**Reading passage**:
The Revolutionary Communist Group – for an anti-imperialist movement in Britain

The Doomsday Book: Mapping London’s housing crisis

The London Housing Commission

On 7 March, the London Housing Commission held a launch for its Final Report to Government on solutions to London’s housing crisis. The Commission, whose chair, Lord Kerslake, is also the chair of the Peabody housing association, was set up by the Institute of Public Policy Research (IPPR) a thinktank that last March published a report on the crisis titled City Villages: More homes, better communities. Josh Goodman, the Director of IPPR, chaired the launch, which was hosted by Savills, the estate agent which this January published its own report to Cabinet, Completing London’s Streets. In attendance at this launch, which was held at the Geographical Society in the plush surroundings of Burlington House, were Zac Goldsmith and Sadiq Khan, the respective Conservative and Labour candidates for London Mayor, who were there to pitch their candidacy to the 200 ‘high-profile experts’ from the housing sector in the audience. It was quite a cosy party. One would think that the three hours of its duration would go some way to deciding London housing policy over the next ten years.

The Final Report proposes a series of recommendations to government, in the return for the granting of which the London Mayor, of whatever political party, promises to carry out the government’s building plans. Among the requests in this New Deal is that central government give the Mayor the power to force local authorities in London boroughs to change their plans if they are not identifying enough land or housing. In return for which, the Mayor promises to double the supply of new homes to London to 50,000 per year by 2020, identify sufficient land to deliver this number of new homes every year for the next decade, and earmark a significant proportion of public land for affordable housing and new privately rented housing.

Since these recommendations and promises are all in accord with the Labour Party’s own housing policies, it was not surprising to see them repeated in Sadiq Khan’s Manifesto for all Londoners, which was published two days after the launch. Promising to build 50,000 new homes a year over the next decade, the Labour candidate also promises to use the Mayor’s planning powers ‘to their full extent’ to develop what he variously identifies as ‘other public sector land’ and, more tellingly, ‘brownfield public land’, on which he additionally promises to build ‘genuinely affordable homes’. Despite this qualifier, which is repeated several times, the Manifesto never defines either what constitutes genuinely affordable and for whom, or where the public sector land on which his building plans rely is to be found. However, in its Final Report, the London Housing Commission recommends that even if the government does not grant the extra powers requested, the Mayor should speed up the release and development of public land that has been identified as not in use by the London Land Commission.

The London Land Commission

Part of the Long Term Economic Plan for London, the London Land Commission was established in February 2015 by the current Mayor, Boris Johnson, and the Chancellor of the Exchequer, George Osborne, in order, they write, ‘to identify Brownfield Land for development in public ownership and help co-ordinate and accelerate the release of land for much needed homes’. To this end, the commission has since compiled a Register of all publicly owned land and property in London, the first release of which, published this January, takes the form of an online map. London First, whose housing task force includes both the head of housing at Savills and the chief executive of Peabody, came up with a name for this map that has since stuck. They called it ‘a 21st-century Doomsday Book’.

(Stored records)
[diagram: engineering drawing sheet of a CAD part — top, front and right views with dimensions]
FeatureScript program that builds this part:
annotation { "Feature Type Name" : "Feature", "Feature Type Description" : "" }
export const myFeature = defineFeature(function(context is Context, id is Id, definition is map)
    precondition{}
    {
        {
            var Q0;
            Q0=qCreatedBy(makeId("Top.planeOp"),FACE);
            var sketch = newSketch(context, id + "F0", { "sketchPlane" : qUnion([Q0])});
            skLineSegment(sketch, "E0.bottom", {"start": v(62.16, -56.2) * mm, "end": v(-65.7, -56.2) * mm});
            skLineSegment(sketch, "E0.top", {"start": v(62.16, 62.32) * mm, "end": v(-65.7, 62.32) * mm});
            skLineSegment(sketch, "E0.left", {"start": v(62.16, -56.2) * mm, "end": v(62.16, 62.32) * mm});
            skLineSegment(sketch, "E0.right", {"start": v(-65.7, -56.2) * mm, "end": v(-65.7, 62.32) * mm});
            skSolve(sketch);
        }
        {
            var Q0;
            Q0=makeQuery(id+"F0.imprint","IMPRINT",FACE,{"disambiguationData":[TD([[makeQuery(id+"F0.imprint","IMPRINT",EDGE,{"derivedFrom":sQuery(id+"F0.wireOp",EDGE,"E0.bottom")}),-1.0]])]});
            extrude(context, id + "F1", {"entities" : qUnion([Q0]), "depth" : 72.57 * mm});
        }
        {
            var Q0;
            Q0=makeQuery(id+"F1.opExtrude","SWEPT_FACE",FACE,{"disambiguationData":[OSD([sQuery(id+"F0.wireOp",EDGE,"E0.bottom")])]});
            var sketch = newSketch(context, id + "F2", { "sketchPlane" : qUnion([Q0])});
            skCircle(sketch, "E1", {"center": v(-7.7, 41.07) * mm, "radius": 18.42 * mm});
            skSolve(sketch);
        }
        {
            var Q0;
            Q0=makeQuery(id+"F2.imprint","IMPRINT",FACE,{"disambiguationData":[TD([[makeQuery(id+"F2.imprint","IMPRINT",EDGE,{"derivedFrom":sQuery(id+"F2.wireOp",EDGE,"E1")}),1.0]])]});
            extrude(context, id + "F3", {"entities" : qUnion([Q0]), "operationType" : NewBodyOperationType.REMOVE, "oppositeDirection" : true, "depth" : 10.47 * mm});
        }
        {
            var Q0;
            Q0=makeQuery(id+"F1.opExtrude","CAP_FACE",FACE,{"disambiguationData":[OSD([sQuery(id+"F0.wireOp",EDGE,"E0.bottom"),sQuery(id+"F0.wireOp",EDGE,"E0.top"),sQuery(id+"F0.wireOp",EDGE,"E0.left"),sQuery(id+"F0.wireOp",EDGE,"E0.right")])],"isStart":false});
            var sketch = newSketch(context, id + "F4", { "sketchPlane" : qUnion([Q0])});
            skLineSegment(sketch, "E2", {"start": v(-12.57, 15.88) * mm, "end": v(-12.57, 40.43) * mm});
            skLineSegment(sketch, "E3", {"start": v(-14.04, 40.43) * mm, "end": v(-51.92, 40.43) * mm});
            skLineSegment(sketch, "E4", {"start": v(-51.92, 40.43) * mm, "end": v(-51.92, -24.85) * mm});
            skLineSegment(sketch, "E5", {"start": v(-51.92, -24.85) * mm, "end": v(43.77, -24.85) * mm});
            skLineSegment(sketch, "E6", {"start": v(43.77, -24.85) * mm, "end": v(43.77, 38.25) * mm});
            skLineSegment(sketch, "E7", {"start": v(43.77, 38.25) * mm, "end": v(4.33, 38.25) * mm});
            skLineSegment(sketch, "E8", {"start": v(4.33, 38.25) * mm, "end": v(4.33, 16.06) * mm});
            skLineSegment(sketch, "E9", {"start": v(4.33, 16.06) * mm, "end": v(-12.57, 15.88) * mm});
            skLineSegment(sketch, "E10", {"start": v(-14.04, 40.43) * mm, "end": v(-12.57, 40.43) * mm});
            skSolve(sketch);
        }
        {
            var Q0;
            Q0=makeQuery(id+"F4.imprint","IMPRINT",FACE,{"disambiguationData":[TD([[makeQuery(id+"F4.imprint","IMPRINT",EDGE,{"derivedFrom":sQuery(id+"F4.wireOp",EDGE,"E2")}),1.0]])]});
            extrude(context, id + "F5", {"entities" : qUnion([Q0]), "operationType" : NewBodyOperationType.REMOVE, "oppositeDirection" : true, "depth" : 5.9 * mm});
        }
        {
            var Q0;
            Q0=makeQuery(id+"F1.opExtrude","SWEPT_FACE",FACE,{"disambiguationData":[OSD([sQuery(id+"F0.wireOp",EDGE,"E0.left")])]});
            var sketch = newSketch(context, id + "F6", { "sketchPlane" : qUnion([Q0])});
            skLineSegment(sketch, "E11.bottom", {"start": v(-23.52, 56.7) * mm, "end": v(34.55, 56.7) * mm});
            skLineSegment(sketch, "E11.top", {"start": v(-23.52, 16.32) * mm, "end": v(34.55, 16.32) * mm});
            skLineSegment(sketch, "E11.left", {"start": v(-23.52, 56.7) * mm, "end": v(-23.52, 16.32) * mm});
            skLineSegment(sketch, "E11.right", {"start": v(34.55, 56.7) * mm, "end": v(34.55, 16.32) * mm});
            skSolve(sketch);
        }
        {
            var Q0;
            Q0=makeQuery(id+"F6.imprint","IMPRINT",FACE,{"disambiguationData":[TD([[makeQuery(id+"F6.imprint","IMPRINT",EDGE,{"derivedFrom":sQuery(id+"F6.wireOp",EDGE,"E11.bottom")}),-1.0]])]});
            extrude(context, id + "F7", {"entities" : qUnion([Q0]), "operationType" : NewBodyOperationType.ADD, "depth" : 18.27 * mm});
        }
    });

**Stated goal A**:
Answer these questions using the article on London's housing crisis:
(i) Who chaired the launch of the London Housing Commission's Final Report?
(ii) How many new homes per year does the Mayor promise to supply to London by 2020?
(iii) In what month and year was the London Land Commission established?
**Stated goal B**:
Pick up the article on London's housing crisis after its final sentence and carry it forward.

**Written answer A**:
(i) Josh Goodman, the Director of IPPR.
(ii) 50,000 new homes per year.
(iii) February 2015.

**Written answer B**:
Brownfield land is a term used in planning to describe former industrial or commercial land that has fallen into disuse and requires cleaning up before redevelopment. However, in a research proposal published by Savills in April 2014 under the title Regeneration and intensification of housing supply on local authority housing estates in London, this term was conflated with existing council estates in a new composite term, ‘brownfield estates’. The blurring of the distinction between disused land and occupied homes was adopted a year later in the IPPR report City Villages, which was commissioned by Peabody, and which recommended that the greatest source of brownfield land in London is ‘existing council housing estates’. This redefinition of brownfield land, and the corresponding recategorisation of the housing estates to which it applies, has since become the basis of Zac Goldsmith’s mayoral campaign promise to build ‘more homes, better communities’ on London’s council estates.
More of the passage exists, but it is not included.